Representative Bob Goodlatte (R-VA) introduced three bills as soon as the new Congress was sworn in this week. The first would abolish the entire tax code and replace it with…something else.
The other two would amend the Constitution to require a balanced budget. One specifically bars Congress from spending any more than it collects in revenue. Regrettably, Rep. Goodlatte did not explain exactly how he’d pay for government without a tax code. Nor did he describe what revenue collection method would replace the existing system.
Rather, he seems to see repeal as something of a forcing mechanism. His logic: If Congress has a deadline after which there are no taxes (his would be 2019), it will have to replace the current code within that window. And we all know how well Congress does with deadlines.
What is truly remarkable about this is that Goodlatte is no back-bencher. He is chairman of the House Judiciary Committee and thus a relatively important person on the congressional pantheon. The House has passed versions of his tax code repeal and his balanced budget amendment in the past.
This fiscal foolishness is a variation of the repeal-and-replace cry against the Affordable Care Act. There too, Goodlatte and colleagues have never quite gotten past repeal. For four years, we have been fruitlessly awaiting their replacement plan.

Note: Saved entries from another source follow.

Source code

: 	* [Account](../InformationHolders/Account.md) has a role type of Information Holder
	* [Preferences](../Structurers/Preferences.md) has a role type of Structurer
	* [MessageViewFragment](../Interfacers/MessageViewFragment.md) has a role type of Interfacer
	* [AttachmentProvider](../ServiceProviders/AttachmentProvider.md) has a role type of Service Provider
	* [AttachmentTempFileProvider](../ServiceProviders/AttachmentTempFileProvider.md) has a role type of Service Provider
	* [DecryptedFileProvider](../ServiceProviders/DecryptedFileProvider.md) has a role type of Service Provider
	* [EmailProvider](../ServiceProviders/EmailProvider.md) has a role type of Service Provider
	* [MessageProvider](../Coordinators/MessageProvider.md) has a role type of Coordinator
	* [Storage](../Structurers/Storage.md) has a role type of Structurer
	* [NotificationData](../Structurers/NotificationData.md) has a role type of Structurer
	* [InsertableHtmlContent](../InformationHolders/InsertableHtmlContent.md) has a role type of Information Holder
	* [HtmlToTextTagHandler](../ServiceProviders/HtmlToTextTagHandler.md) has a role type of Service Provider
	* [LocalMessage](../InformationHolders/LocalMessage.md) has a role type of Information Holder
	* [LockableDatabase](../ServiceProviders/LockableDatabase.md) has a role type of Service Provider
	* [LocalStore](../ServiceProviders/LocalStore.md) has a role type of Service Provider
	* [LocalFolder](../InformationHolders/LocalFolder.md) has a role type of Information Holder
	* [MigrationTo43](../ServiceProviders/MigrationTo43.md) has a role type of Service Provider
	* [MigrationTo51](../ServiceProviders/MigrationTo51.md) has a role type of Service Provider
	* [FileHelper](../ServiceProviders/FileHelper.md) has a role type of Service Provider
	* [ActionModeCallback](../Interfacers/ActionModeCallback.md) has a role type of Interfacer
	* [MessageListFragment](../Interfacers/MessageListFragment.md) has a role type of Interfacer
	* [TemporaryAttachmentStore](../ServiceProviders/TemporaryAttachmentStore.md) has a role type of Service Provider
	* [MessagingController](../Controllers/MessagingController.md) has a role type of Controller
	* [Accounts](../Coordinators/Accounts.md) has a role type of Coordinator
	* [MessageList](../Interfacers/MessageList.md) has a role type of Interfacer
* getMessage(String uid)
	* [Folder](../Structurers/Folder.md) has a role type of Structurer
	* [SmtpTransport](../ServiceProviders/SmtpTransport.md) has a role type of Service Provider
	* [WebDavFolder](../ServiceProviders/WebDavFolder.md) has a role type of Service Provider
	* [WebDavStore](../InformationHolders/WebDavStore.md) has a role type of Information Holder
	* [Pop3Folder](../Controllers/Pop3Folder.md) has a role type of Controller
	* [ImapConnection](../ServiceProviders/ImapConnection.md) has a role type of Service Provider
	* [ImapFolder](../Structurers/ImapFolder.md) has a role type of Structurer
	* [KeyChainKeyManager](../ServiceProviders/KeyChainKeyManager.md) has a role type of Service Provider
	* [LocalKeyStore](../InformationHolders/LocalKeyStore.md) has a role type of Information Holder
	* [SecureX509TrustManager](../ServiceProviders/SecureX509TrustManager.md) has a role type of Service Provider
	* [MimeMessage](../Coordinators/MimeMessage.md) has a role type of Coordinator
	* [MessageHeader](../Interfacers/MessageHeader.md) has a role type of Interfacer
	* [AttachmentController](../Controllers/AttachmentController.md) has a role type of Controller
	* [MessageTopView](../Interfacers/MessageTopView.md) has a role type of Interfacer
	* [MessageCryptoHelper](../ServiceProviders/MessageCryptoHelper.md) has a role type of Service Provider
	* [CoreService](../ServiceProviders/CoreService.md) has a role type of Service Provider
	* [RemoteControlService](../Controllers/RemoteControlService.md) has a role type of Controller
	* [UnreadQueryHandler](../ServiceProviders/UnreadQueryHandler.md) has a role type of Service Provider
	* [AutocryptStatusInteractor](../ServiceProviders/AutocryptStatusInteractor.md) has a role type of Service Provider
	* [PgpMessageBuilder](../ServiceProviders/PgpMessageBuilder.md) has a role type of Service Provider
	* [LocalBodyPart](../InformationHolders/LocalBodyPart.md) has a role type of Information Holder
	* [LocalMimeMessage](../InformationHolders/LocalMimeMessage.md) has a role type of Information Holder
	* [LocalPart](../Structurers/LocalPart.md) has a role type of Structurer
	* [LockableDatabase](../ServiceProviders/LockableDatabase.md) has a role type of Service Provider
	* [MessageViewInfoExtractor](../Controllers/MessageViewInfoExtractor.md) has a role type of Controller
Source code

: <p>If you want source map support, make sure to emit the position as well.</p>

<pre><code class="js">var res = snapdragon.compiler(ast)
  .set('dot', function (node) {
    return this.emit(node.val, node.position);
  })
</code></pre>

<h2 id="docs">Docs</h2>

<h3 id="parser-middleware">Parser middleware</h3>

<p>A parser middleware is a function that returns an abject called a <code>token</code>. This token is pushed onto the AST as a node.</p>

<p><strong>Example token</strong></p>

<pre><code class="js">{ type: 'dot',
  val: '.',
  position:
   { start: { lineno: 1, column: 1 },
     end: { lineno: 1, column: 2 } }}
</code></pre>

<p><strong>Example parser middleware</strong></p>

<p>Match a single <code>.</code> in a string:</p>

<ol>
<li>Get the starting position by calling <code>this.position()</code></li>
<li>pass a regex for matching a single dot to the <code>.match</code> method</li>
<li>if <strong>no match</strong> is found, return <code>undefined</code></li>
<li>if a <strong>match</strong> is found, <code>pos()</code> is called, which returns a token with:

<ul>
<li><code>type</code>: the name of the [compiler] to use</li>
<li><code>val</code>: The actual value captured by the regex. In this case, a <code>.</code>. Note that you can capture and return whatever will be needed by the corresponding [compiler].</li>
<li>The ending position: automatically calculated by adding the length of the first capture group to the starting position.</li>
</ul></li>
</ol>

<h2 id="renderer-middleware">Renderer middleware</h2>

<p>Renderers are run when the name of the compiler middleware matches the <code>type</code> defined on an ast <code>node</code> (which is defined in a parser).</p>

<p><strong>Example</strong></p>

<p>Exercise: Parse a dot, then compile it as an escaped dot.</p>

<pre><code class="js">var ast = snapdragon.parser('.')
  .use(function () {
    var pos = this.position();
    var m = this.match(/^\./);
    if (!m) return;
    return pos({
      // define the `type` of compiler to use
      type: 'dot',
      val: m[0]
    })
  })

This sort of legislation is pernicious because it makes it easy for lawmakers to take meaningless votes to “balance the budget” or “abolish the tax code” or “abolish Obamacare” without ever actually doing anything. They never have to stand up and support real spending cuts. They never have to identify what they would tax or how they would pay for government. Instead, they can blissfully replace the realities of governing with low-rent symbolism and cut-rate rhetoric.
Rep. Goodlatte is not getting the new Congress off to a great start.